About (a), the paper gives the tight example of a logistic, with a case of a 98% tightness. How generic is that and how those bounds can be derived in a cheap or automated manner? If one needs to run a variational Bayes approximation first, the gain in efficiency is unlikely to hold. About (b), I do not fully get it: if generating zn requires the evaluation of the original likelihood we loose the entire appeal of the method. Admittedly, I can see the point in changing a very small portion α of the zn‘s between moves on the parameter θ, since the number of likelihood evaluations is the same portion α of the total number of terms N. But decreasing the portion α is also reducing the mixing efficiency of the algorithm. In the efficient ways of updating the auxiliary brightness variables (ways proposed in the paper), I get the idea of making a proposal first before eventually computing the true probability of a Bernoulli. A proposal making use of the previous value of the probability (i.e. for the previous value of the parameter θ) could also reduce the number of evaluations of likelihood terms. However, using a “cached” version of the likelihood is only relevant within the same simulation step since a change in θ requires recomputing the likelihood.

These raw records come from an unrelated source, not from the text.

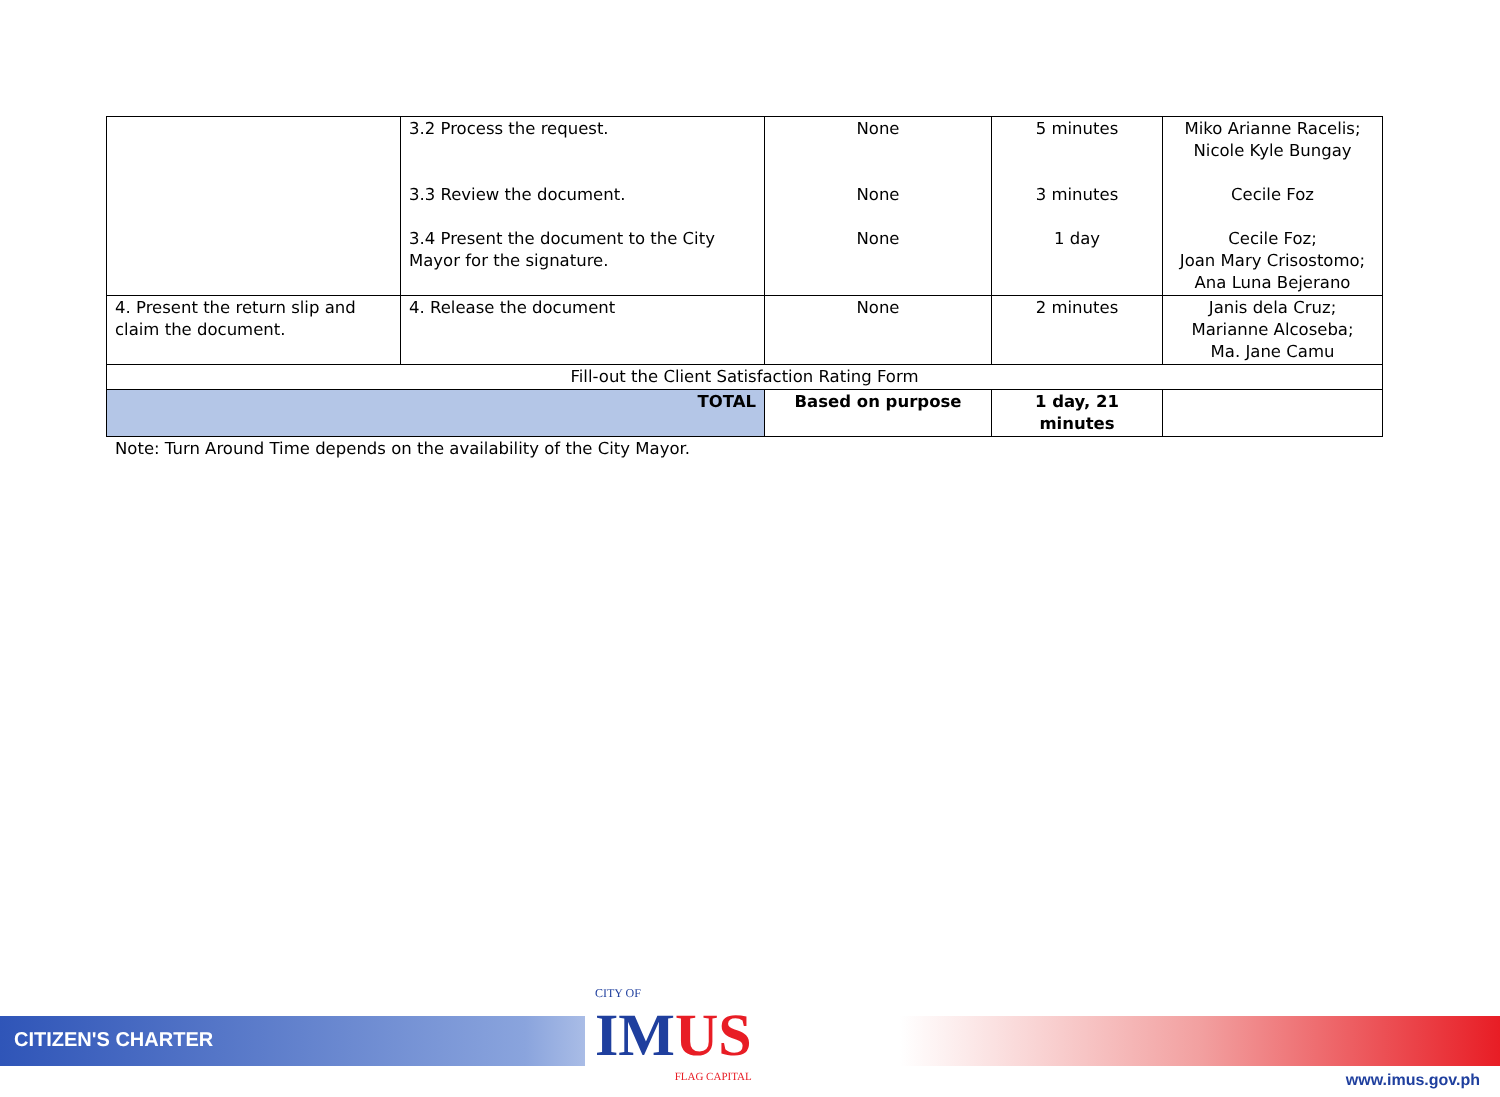| | 3.2 Process the request. 3.3 Review the document. 3.4 Present the document to the City Mayor for the signature. | None None None | 5 minutes 3 minutes 1 day | Miko Arianne Racelis; Nicole Kyle Bungay Cecile Foz Cecile Foz; Joan Mary Crisostomo; Ana Luna Bejerano |
| 4. Present the return slip and claim the document. | 4. Release the document | None | 2 minutes | Janis dela Cruz; Marianne Alcoseba; Ma. Jane Camu |
| Fill-out the Client Satisfaction Rating Form | | | | |
| TOTAL | | Based on purpose | 1 day, 21 minutes | |
Note: Turn Around Time depends on the availability of the City Mayor.
CITIZEN'S CHARTER
CITY OF
IMUS
FLAG CAPITAL
www.imus.gov.ph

“In each experiment we compared FlyMC, with two choices of bound selection, to regular full-posterior MCMC. We looked at the average number of likelihoods queried at each iteration and the number of effective samples generated per iteration, accounting for autocorrelation.”
This comparison does not seem adequate to me: by construction, the algorithm in the paper reduces the number of likelihood evaluations, so this is not a proper comparative instrument. The effective sample size is a transform of the correlation, not an indicator of convergence. For instance, if the zn‘s were hardly to change between iterations, thus the overall sampler was definitely far from converging, we would get θ’s simulated from almost the same distribution, hence being uncorrelated. In other words, if the joint chain in (θ,zn) does not converge, it is harder to establish that the subchain in θ converges at all. Indeed, in this logistic example where the computation of the likelihood is not a massive constraint, I am surprised there is any possibility of a huge gain in using the method, unless the lower bound is essentially the likelihood, which is actually the case for logistic regression models. Another point made by Dan Simpson is that the whole dataset needs to remain on-hold, full-time, which may be a challenge to the computer memory. And stops short of providing really Big Data solutions.